Why it works. A pattern known from Anthropic, OpenAI, DeepMind work: debate reduces hallucinations because anyone who lies is more likely to be unmasked by another model looking for holes.

Tradeoff. Cost. You are at 3x. And high latency.

Pitfall. "Echo chamber". If the two "debaters" are both LLMs with the same policy, they tend to agree. Diversify: different temperatures, different prompts assigning roles, ideally different providers (Claude vs GPT).

Pattern 4: Reflection (agent reviewing itself)

A single agent, two steps: production → critique → revision. Same model, growing context. It is a light version of debate where the "judge" is the same one that produced.

When we use it. Outputs that need polish: summaries of long documents, delicate translations, advertising copywriting.

Why it works. Almost free (one extra round, same model). Improves polish by 15-25% on average in our tests.

Tradeoff. Diminishing returns after the first round of critique. Three, four rounds do not help more than one or two.

Pitfall. "Over-refinement". On simple tasks the critique finds non-existent problems and the model fixes them, making the output worse. Mitigation: teach the model that "if you find no substantive problems, leave the first draft as is".

The metric we use to decide

To decide whether a task should go with a single prompt, pipeline, supervisor, debate or reflection:

◆Single prompt when: predictable output, context under 30k tokens, latency matters.
◆Pipeline when: output has clear stages, latency is not critical, you want a cap on cost.
◆Supervisor when: open task, path not pre-determined, ok to spend.
◆Debate when: high-value decision, no ground truth, ok to pay 3x.
◆Reflection when: you want more polish with a small cost increase.

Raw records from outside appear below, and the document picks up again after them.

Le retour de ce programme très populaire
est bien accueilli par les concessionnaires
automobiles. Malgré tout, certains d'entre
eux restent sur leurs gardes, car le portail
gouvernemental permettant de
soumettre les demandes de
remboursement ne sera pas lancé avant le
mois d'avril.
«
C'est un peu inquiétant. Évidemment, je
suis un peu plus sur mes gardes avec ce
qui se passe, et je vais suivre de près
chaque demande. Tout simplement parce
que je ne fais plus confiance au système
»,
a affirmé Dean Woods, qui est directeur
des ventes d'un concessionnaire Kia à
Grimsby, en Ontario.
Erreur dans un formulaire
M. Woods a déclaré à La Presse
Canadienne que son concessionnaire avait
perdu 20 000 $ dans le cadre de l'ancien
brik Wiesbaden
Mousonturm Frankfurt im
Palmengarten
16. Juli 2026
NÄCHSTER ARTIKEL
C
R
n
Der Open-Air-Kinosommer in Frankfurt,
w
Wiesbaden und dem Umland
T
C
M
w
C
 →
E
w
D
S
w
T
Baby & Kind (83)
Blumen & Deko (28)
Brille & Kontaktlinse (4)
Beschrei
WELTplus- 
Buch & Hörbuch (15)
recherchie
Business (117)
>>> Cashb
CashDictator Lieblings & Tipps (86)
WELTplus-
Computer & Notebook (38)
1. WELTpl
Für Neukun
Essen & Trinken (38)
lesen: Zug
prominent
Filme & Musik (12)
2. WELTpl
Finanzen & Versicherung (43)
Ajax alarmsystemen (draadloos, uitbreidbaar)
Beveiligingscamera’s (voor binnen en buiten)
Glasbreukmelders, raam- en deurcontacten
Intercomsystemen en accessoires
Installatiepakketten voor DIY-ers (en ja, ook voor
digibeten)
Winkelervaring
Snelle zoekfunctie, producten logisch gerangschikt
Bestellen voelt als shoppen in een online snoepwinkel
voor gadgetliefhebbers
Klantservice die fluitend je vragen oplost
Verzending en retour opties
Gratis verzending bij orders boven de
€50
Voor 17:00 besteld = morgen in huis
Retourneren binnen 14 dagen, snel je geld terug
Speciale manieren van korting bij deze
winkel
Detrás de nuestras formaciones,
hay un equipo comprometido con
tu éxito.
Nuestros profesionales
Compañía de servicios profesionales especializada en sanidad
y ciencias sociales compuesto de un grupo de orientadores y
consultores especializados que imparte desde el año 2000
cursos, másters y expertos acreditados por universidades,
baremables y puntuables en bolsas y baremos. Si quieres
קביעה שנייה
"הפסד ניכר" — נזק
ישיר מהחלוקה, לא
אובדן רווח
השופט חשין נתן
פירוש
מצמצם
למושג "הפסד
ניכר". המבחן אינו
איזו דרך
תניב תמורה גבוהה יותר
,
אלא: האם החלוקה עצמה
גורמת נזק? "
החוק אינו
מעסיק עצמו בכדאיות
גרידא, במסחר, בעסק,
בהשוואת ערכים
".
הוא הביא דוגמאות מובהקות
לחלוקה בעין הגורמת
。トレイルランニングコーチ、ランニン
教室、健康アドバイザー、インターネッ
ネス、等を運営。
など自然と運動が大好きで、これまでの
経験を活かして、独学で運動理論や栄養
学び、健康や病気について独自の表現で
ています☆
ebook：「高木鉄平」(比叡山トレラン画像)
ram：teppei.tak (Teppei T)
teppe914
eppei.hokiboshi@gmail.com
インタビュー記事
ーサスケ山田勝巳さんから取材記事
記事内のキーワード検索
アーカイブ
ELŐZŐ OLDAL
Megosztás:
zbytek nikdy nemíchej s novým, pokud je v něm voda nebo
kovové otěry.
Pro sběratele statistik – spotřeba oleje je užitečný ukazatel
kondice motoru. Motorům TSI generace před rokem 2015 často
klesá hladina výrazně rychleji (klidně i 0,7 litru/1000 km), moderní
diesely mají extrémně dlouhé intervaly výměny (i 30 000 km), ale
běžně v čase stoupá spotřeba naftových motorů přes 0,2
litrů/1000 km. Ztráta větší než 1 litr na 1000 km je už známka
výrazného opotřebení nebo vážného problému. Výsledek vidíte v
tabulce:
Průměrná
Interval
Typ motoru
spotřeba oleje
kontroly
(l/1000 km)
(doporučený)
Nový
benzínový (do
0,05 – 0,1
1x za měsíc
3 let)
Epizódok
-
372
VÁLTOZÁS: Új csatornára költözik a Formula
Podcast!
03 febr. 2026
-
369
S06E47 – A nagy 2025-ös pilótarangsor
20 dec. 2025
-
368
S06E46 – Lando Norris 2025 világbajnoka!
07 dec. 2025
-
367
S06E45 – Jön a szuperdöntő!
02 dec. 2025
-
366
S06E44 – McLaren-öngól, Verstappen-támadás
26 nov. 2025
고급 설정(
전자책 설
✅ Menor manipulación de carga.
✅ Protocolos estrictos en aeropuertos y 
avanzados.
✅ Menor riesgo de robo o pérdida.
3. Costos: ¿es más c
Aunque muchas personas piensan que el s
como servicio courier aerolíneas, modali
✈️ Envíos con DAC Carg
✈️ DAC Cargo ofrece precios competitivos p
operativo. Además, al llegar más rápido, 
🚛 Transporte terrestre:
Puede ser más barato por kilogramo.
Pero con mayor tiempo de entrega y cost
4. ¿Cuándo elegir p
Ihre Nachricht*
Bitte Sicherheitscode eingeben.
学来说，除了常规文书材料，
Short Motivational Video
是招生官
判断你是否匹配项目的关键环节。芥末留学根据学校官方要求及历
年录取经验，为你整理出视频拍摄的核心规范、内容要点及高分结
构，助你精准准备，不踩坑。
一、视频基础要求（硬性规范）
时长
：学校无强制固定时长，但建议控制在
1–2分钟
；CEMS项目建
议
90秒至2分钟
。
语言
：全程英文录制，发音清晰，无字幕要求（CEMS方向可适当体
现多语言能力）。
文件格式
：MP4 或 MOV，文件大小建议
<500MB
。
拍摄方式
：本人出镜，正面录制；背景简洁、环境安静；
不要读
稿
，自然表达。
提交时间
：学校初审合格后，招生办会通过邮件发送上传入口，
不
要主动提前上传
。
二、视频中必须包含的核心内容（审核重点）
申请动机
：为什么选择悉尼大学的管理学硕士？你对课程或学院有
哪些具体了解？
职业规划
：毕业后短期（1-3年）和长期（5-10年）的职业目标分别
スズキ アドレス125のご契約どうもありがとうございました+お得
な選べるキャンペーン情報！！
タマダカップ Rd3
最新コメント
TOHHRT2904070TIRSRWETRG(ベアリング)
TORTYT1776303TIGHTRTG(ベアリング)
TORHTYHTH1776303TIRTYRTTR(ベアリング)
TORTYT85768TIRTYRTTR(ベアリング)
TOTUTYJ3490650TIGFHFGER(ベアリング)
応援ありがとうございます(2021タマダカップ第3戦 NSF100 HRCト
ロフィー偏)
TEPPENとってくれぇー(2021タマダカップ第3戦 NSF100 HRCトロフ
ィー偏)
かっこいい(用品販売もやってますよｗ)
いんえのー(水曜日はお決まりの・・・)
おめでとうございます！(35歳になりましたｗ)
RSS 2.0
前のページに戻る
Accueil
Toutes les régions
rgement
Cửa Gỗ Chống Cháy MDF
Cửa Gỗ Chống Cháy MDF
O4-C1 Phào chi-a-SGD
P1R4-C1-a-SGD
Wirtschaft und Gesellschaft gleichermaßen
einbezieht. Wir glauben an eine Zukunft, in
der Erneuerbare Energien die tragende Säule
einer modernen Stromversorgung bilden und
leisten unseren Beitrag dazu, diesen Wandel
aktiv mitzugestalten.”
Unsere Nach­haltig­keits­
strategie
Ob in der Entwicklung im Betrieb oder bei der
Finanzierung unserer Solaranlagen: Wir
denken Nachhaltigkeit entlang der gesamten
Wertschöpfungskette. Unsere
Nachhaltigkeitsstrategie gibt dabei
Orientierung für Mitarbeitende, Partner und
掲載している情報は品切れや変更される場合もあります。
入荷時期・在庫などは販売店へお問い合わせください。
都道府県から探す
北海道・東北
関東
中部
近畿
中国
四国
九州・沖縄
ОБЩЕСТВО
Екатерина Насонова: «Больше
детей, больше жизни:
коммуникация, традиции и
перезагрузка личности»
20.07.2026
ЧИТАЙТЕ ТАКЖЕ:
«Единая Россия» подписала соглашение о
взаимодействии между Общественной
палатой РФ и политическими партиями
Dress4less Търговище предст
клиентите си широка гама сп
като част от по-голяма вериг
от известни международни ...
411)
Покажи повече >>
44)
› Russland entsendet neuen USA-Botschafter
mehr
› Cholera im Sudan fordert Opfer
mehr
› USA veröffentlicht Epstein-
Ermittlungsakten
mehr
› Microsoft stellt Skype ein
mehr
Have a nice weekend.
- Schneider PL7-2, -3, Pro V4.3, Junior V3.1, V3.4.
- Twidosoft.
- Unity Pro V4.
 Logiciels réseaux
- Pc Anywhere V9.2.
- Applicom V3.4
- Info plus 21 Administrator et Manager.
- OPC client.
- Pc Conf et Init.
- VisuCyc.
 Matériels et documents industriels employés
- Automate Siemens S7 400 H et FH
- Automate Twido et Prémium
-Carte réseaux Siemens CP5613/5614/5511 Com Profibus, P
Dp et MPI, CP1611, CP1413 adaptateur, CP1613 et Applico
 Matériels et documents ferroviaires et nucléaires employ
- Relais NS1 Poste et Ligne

Almost never combine more than one pattern. Multi-agent + reflection + debate = burnt budget and impossible debugging.

What we have dismantled

Three multi-agent setups that seemed clever and we later uninstalled:

◆"Orchestrator + 4 specialists" for a task that turned out to be answerable with a single, carefully written 3,000-token prompt. We had added complexity out of fashion, not necessity.
◆"Debate" on tier-1 customer service answers. It was 3x more expensive for zero measurable improvement. Reverted to a single prompt.
◆Endless "Reflection" on code generation. The more rounds, the more defensive and over-engineered the code became. Capped at a single round.

The rule

Add an agent to the system only when an A/B test against the previous pattern proves it is worth the cost and the latency. Never for aesthetic reasons. Nothing is more expensive and fragile than a multi-agent architecture built because "it feels right".